「店の奥の孤独」 対内直接投資(FDI)に見る日本
ずいぶん前だが、こんな記事を書いた。
ラーメン屋さんの奥に見えたのは、外国人の店員に叱られる孤独な高齢の日本人アルバイト店員。
似たようなことを先日も目にした。
外国人の元気な店員さんが店頭で頑張って笑顔を振りまく厨房の奥で、ひたすら孤独に食器洗いに励む男性のアルバイト店員さんがいる。店頭の外国人のみなさんは、母国語で会話し、日本語も流暢にお話しされる。男性のアルバイト店員さんは、店頭の方たちと会話することがない。黙々と孤独に食器を洗い続ける。客として何も不自由はないが、なんとなくもやもやする。
消防署の防災体験に行ったときは、参加者のほとんどが外国人の方。アテンドする消防署の方も心得ていて「日本語を話せる方いらっしゃいますか?」と聞いて、該当者がいるとその方に通訳をお願いするのだ。国籍を聞くと中国人と台湾人だったりするが、お互いに握手して拍手をあびるなど和やかな雰囲気になる。
文芸春秋に元財務官の神田眞人氏が寄稿した内容によると、日本への海外投資が北朝鮮よりも低いということが書いてあって、その中に、
外国の投資家などから、公的機関での手続きはもとより、学校や医療、ナニー(教育ベビーシッター)などで英語環境が整っていないので生活できない。
というようなことが書いてあった。神田氏本人も「ザイム真理教」と自覚しているので、この寄稿の全てを指示するつもりはないが、ここでは”英語教育”となっているが、英語に限らず、中国語も積極的に学んで日常会話程度は誰もができるようになると、さらに多くの方が日本に来やすくなるだろうし、過ごしやすくなることだろう。このことがどれだけ対日投資につながるかは未知数だが、この国はもっと世界に開かれていいのではないかと考える。

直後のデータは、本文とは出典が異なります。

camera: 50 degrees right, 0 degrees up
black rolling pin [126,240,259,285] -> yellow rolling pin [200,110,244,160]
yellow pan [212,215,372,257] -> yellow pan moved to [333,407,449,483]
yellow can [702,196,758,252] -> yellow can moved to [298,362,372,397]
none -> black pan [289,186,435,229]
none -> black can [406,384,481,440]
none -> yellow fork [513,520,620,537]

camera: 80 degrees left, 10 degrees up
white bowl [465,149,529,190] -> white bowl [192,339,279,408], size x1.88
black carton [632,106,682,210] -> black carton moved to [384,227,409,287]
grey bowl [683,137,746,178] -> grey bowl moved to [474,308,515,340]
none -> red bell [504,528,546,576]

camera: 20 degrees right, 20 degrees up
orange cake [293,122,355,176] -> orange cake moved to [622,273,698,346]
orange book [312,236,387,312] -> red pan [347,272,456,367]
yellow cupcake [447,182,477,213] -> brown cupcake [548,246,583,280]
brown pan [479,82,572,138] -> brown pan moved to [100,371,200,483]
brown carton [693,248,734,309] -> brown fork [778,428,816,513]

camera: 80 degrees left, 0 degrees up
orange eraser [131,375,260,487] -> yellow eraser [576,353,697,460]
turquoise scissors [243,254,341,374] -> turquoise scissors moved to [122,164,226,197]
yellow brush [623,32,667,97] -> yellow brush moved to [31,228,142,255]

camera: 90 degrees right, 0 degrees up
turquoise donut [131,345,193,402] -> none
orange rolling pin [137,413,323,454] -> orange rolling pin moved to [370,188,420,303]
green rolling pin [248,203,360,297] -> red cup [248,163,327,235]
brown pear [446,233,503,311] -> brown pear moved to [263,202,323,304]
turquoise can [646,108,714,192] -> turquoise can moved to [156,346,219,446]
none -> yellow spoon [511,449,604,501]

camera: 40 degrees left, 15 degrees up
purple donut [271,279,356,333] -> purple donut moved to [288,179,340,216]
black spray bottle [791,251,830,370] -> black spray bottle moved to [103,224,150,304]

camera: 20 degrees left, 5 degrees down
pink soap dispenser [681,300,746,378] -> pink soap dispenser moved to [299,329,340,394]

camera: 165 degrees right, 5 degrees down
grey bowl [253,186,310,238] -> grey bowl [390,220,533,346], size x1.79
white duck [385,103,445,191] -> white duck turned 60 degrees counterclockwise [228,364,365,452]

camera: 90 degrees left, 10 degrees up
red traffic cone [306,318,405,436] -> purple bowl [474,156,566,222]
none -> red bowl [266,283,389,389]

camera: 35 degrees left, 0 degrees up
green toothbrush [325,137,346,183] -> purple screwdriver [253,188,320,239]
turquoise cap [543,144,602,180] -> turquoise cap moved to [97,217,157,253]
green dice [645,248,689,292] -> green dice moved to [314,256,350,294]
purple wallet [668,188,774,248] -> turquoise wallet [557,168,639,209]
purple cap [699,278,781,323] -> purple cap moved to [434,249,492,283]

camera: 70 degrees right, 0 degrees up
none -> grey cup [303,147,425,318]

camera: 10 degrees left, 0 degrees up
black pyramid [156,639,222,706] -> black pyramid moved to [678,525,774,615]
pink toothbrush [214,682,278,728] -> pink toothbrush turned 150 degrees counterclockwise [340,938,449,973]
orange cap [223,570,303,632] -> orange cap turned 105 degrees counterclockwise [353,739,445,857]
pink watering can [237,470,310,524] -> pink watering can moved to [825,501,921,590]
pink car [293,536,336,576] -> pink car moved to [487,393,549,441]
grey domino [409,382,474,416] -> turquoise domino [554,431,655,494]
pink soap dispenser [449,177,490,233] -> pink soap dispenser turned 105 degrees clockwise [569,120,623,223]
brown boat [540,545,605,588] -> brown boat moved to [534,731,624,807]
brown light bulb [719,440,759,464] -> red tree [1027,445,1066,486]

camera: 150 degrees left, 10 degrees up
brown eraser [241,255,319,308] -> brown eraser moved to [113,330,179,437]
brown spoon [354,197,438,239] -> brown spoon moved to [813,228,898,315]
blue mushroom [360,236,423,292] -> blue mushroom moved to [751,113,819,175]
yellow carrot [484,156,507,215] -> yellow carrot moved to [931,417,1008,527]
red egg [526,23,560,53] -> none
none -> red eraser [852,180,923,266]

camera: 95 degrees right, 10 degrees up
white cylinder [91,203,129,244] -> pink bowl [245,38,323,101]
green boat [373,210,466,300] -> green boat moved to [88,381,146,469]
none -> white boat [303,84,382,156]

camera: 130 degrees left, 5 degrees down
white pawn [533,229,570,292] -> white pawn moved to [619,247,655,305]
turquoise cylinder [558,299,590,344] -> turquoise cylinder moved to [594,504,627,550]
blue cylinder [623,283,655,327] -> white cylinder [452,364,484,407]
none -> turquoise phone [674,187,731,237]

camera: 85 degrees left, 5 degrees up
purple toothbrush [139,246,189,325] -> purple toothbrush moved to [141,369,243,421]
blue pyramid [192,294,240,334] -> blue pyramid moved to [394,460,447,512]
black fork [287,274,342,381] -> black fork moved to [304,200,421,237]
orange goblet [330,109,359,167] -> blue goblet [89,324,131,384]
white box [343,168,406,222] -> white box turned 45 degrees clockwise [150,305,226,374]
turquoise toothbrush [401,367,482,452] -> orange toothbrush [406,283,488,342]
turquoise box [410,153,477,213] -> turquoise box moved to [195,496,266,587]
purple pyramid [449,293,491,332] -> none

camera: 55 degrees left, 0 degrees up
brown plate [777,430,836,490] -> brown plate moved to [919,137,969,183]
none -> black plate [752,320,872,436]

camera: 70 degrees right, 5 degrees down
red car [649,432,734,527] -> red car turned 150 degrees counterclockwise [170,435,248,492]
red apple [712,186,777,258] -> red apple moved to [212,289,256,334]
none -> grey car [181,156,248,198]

東洋経済のリチャード・カッツ氏の論旨をざっくり要約するとこうなる。
1、正しいGDPに占める対内直接投資(FDI)の割合を示すデータを隠している。
2、日本が類似した特性を持つ他国と同様の経済活動を行えば、GDPにおけるFDIの比率はすでに39%という驚異的な数値に達していたようだ。
3、日本でM&Aのハードルが高い理由は、日本が外国企業からの支配をおそれていたことに由来する。
4、日本の成長に本気であるならば、外国FDIを真剣に考える時である。他の先進国のように日本でも外国M&Aが一般的になることが必要である。
もともと日本の英語教育は、受験のためのものであって英会話に軸足を置いていない。英語に偏る理由もなく、中国語や韓国語など複数の外国語を話せるスキルがあれば、もっと多様な仕事やコネクションが生まれるのではないか。
店の奥で孤独に仕事をして叱られている日本人の高齢者も、活き活きと店頭で仕事ができる日が来るだろうか。